Because of the nature of successive halving, it will not always pick the best candidate w.r.t. the specified evaluation metric, but highly likely a good one.

It is quite hard for successive halving to determine how many resources is needed for a specific parameter search task. On other hand, hyperband can to some extent resolve this issue. Basically hyperband will try several configurations regarding resource and search space, then calls successive halving to detect the best one. Currently it only supports random search strategies.

Key Relevant Parameters

resampling_method: Specifying a resampling method that ends with 'sha' or 'hyperband' to activate SHA/Hyperband method for parameter selection.

resource: Specifies the resource type. Options are algorithm dependent.

max_resource: Maximum resource that should be used in iteration(usually indicating the resource used in the last iteration).

min_resource_rate: Minimum resource by rate that should be used in iteration(usually indicating the resource used in the first iteration).

reduction_rate: The rate of elimination of candidates in each iteration, which is also the rate of increment of the resource assigned to each candidate.
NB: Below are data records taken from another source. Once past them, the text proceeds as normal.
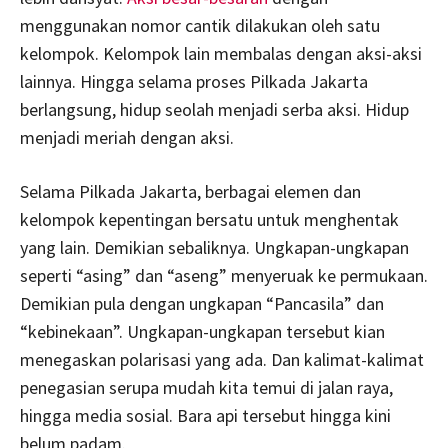
menggunakan nomor cantik dilakukan oleh satu
kelompok. Kelompok lain membalas dengan aksi-aksi
lainnya. Hingga selama proses Pilkada Jakarta
berlangsung, hidup seolah menjadi serba aksi. Hidup
menjadi meriah dengan aksi.
Selama Pilkada Jakarta, berbagai elemen dan
kelompok kepentingan bersatu untuk menghentak
yang lain. Demikian sebaliknya. Ungkapan-ungkapan
seperti “asing” dan “aseng” menyeruak ke permukaan.
Demikian pula dengan ungkapan “Pancasila” dan
“kebinekaan”. Ungkapan-ungkapan tersebut kian
menegaskan polarisasi yang ada. Dan kalimat-kalimat
penegasian serupa mudah kita temui di jalan raya,
hingga media sosial. Bara api tersebut hingga kini
belum padam.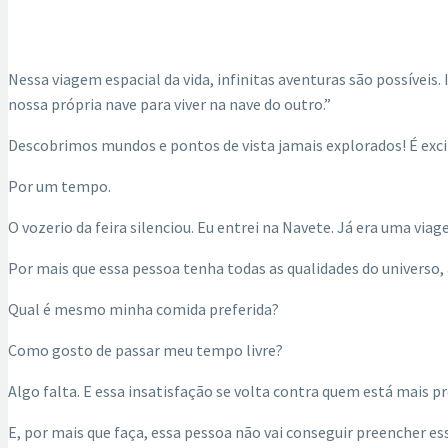
Nessa viagem espacial da vida, infinitas aventuras são possíveis
nossa própria nave para viver na nave do outro.”
Descobrimos mundos e pontos de vista jamais explorados! É exc
Por um tempo.
O vozerio da feira silenciou. Eu entrei na Navete. Já era uma via
Por mais que essa pessoa tenha todas as qualidades do universo,
Qual é mesmo minha comida preferida?
Como gosto de passar meu tempo livre?
Algo falta. E essa insatisfação se volta contra quem está mais p
E, por mais que faça, essa pessoa não vai conseguir preencher ess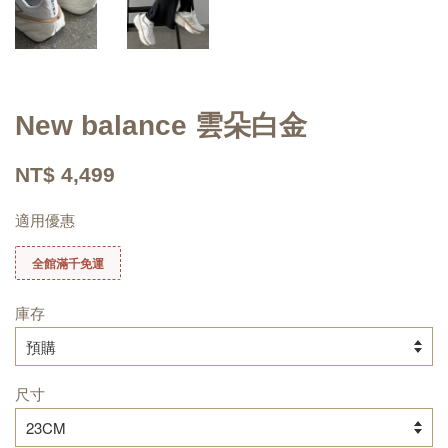
New balance 雲朵白金
NT$ 4,499
適用優惠
全館滿千免運
庫存
尺寸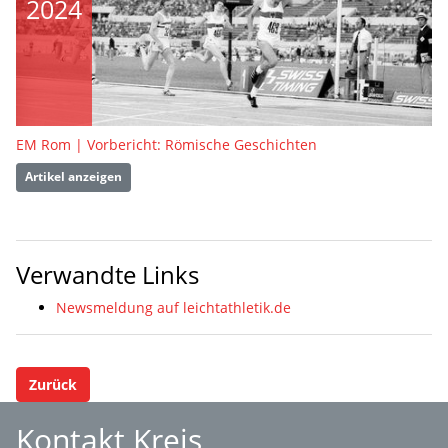
2024
EM Rom | Vorbericht: Römische Geschichten
Artikel anzeigen
Verwandte Links
Newsmeldung auf leichtathletik.de
Zurück
Kontakt Kreis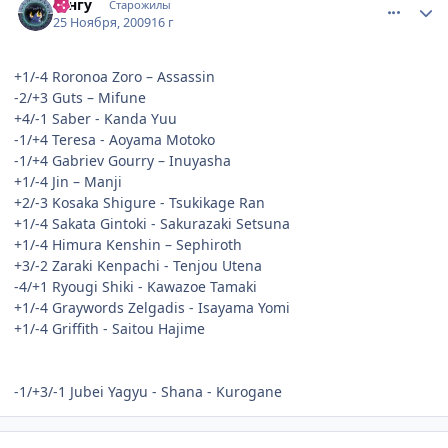
Тэнгу
Старожилы
25 Ноября, 2009
16 г
+1/-4 Roronoa Zoro – Assassin
-2/+3 Guts – Mifune
+4/-1 Saber - Kanda Yuu
-1/+4 Teresa - Aoyama Motoko
-1/+4 Gabriev Gourry – Inuyasha
+1/-4 Jin – Manji
+2/-3 Kosaka Shigure - Tsukikage Ran
+1/-4 Sakata Gintoki - Sakurazaki Setsuna
+1/-4 Himura Kenshin – Sephiroth
+3/-2 Zaraki Kenpachi - Tenjou Utena
-4/+1 Ryougi Shiki - Kawazoe Tamaki
+1/-4 Graywords Zelgadis - Isayama Yomi
+1/-4 Griffith - Saitou Hajime
-1/+3/-1 Jubei Yagyu - Shana - Kurogane
comment_2373425
Статистика автора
aggressive_elimination: This parameter is used to balance the reduction of candidates and increasing of resource when their quantities do not match. This case happens when there are still bunch of candidates to be searched, while the resource reaches its upper limit. If aggressive elimination is applied, the lower bound of resource limit will be used multiple times firstly to reduce number of candidates to a certain level.